Your task is to copy every line of the records below that contains "wire".

Electronic design files:
━━━━━━━━━━━━━━━━

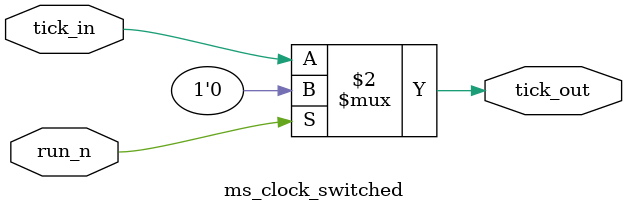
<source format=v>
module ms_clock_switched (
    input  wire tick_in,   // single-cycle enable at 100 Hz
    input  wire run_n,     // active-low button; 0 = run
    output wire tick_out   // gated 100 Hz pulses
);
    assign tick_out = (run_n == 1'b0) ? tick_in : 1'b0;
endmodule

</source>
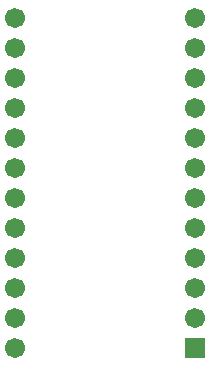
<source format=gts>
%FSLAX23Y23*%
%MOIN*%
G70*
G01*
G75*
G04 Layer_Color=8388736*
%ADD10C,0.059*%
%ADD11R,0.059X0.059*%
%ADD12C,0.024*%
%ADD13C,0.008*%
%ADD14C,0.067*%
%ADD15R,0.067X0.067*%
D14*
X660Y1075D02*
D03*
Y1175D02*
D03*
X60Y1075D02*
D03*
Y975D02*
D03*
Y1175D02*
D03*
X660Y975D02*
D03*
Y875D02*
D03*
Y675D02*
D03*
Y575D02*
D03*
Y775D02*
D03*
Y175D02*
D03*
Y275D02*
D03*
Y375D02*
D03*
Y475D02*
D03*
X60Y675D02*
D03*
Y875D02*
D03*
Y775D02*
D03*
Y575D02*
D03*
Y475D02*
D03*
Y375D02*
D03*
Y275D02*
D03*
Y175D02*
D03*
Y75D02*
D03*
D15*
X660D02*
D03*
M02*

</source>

━━━━━━━━━━━━━━━━

The completed task:
    input  wire tick_in,   // single-cycle enable at 100 Hz
    input  wire run_n,     // active-low button; 0 = run
    output wire tick_out   // gated 100 Hz pulses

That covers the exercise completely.